Da ist die Initiation. Das Ritual. Der Abschied als Floskel und beiseite gesprochene Nachrede. Während die Routiniers längst zum gemütlichen Teil übergegangen sind.

Allein mit der Leiche verlangt die Freiheit eine Tat. Die Situation fordert ihre Überschreitung heraus. Die Berührung der Toten liefert einen intimen Moment in der „andächtige(n) Stille des Nachmittags“.
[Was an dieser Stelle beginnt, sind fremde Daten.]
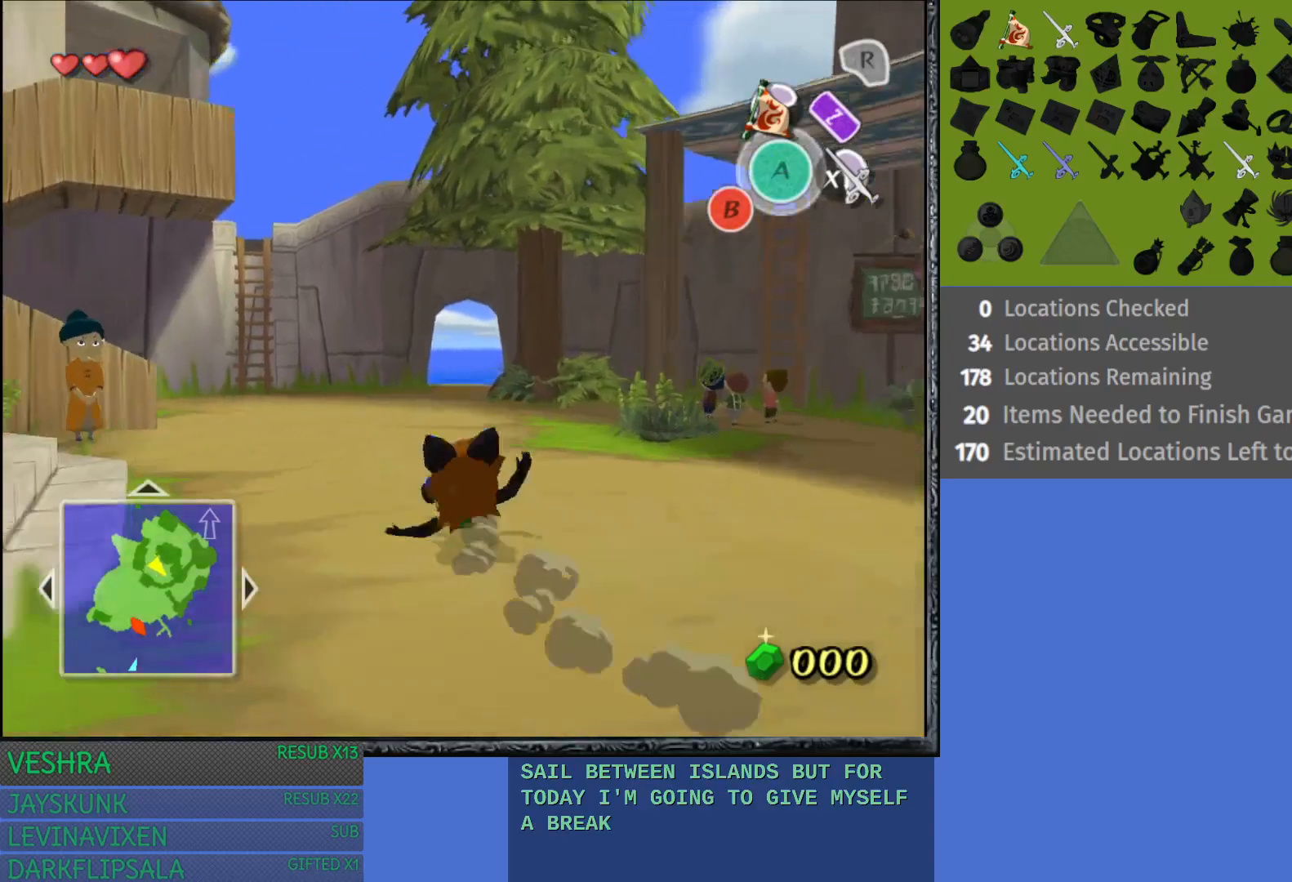
{"buttons": ["CROSS"], "left_stick": "up", "right_stick": "center", "events": [[100, "CROSS", "down"], [183, "CROSS", "up"], [283, "CROSS", "down"], [383, "CROSS", "up"], [450, "left_stick", "up"], [483, "CROSS", "down"]]}
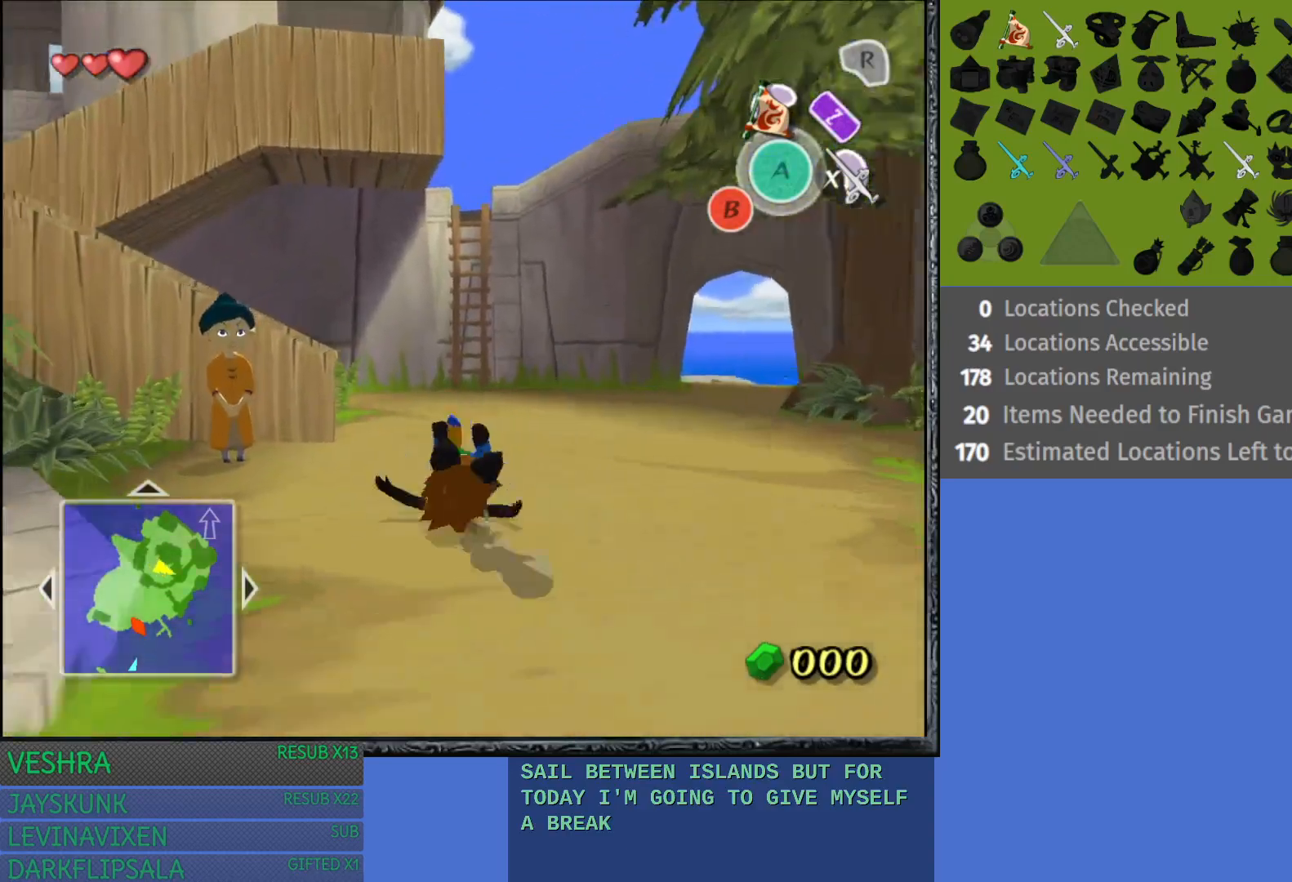
{"buttons": [], "left_stick": "up-left", "right_stick": "center", "events": [[100, "CROSS", "up"], [133, "left_stick", "up-right"], [467, "left_stick", "up-left"]]}
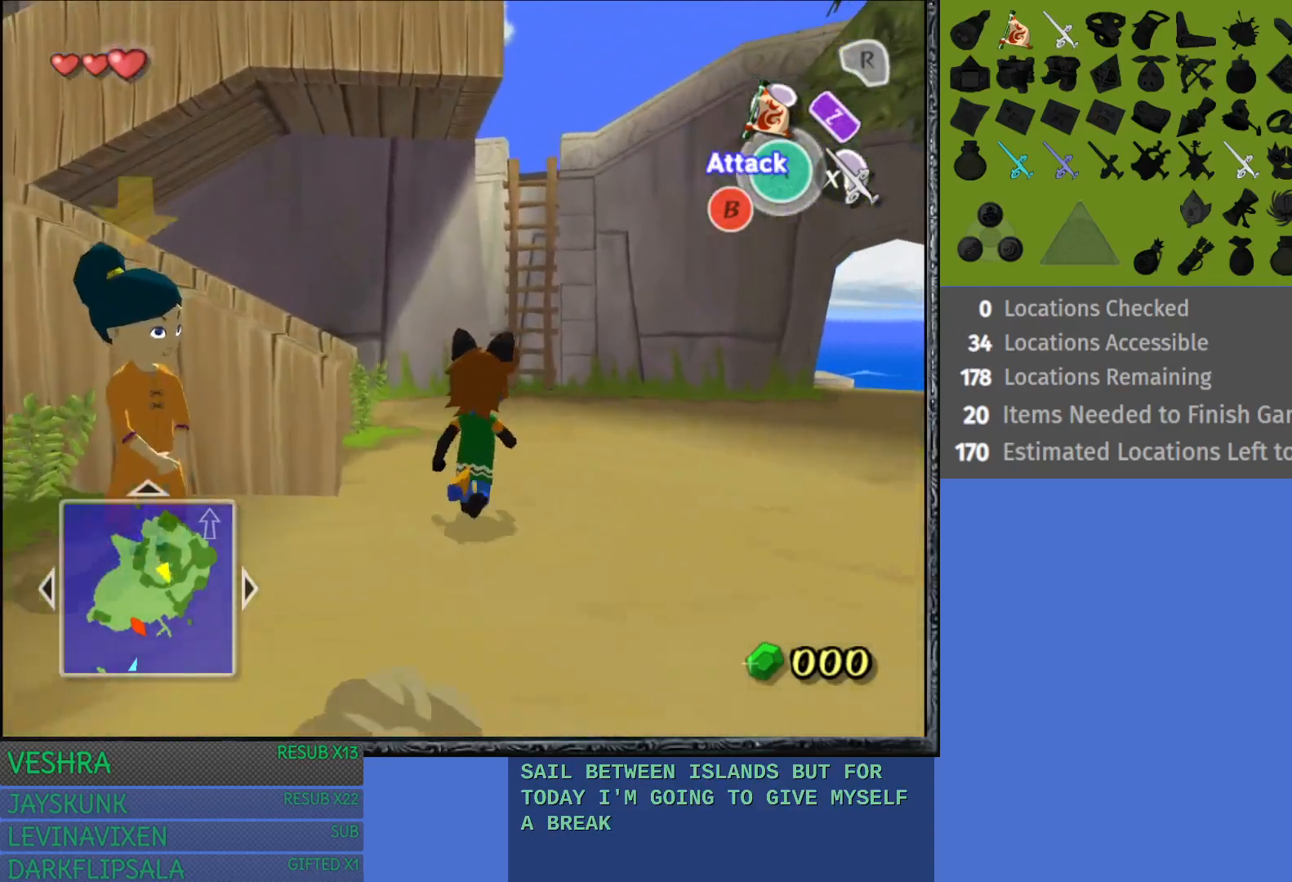
{"buttons": [], "left_stick": "up-left", "right_stick": "center", "events": []}
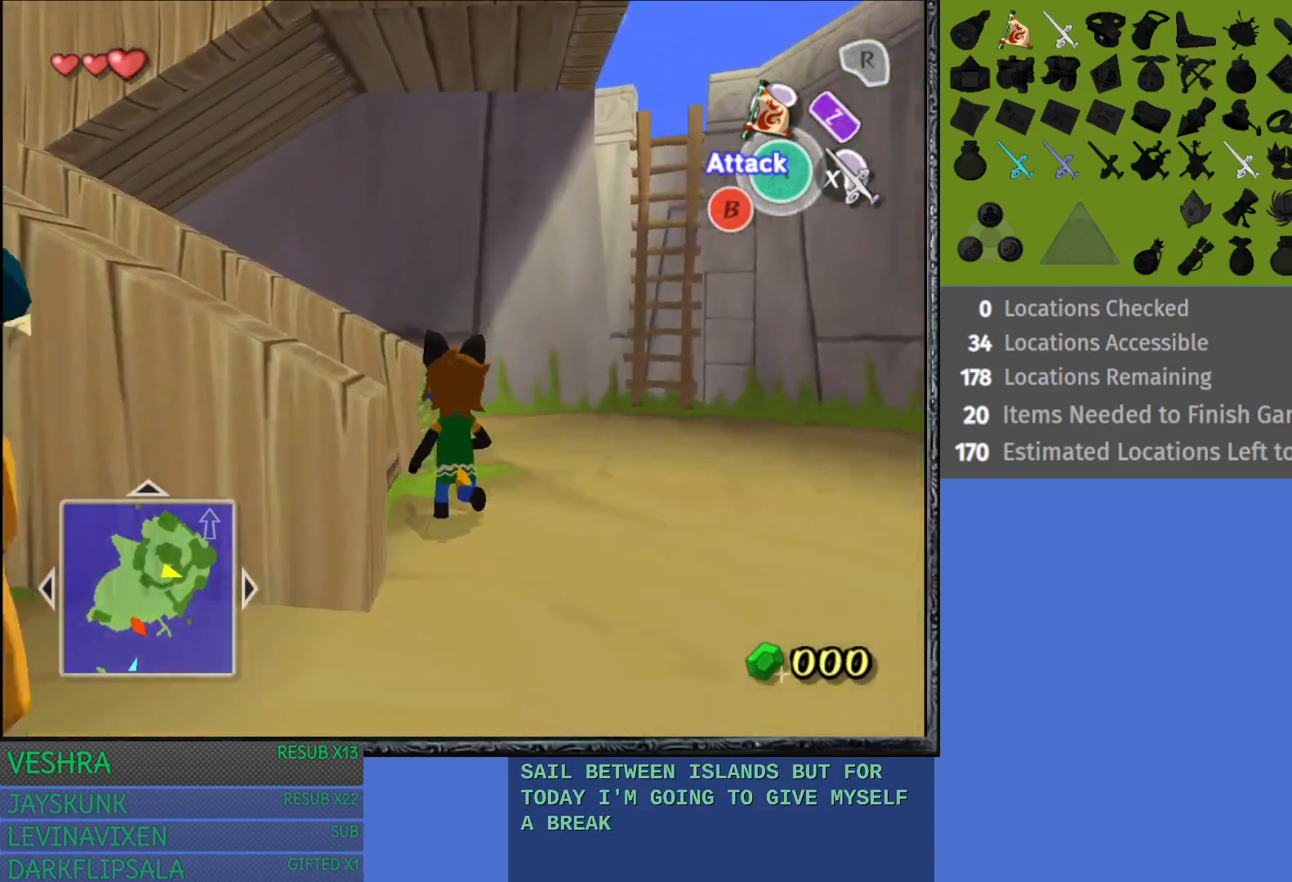
{"buttons": ["CROSS"], "left_stick": "up-left", "right_stick": "center", "events": [[183, "CROSS", "down"]]}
Zum Randgeschehen gehört die erotische Umschrift. Das Ich registriert eine „hautfarbene Strumpfhose … das Plissee des Rocks“ am aufgebahrten Leib. Eros und Thanatos rücken in der Schilderung zusammen, als hätten sie keine Wahl. Nach dem Rendezvous mit einer Leiche könnte man gut und gern der ersten Liebe begegnen.

Aus der Ankündigung

Ein Gedichtband von Federico Italiano, einem „der herausragenden Dichter der zeitgenössischen italienischen Lyrik“.  Jan Wagner

Federico Italiano gehört zu den „stärksten Lyrikern seiner Generation“ (La Repubblica). Seine Gedichte verbinden auf höchst originelle Weise Naturbetrachtung – die Reisfelder seiner Heimat Piemont – mit weltumspannend postmodernen Bildern, in denen exotische Riesenkrabben ebenso auftauchen wie nigerianische Scrabble-Weltmeister. Seine spielerisch elegante Lyrik sucht auch den Dialog mit anderen Poeten, ob man sich mit Ted Hughes zum Kaffee verabredet oder Brodsky ein Postskriptum schreibt. „Sieben Arten von Weiß“ versammelt die schönsten Gedichte von Federico Italiano in der glänzenden Übersetzung von Raoul Schrott und Jan Wagner.

Zum Autor

Federico Italiano, 1976 in Novara geboren, lebt als Lyriker, Übersetzer und Herausgeber in Wien, wo er an der Österreichischen Akademie der Wissenschaften forscht. An der LMU München ist er Dozent für Allgemeine und Vergleichende Literaturwissenschaft. Seit 2003 hat er fünf Gedichtbände publiziert. Seine Lyrik wurde u.a. mit dem Tirinnanzi-Preis (2020) ausgezeichnet und in mehrere Sprachen übersetzt. Bei Hanser gab er mit Jan Wagner die Anthologie Grand Tour (Reisen durch die junge Lyrik Europas, 2019) heraus, zuletzt erschien der Gedichtband Sieben Arten von Weiß (2022).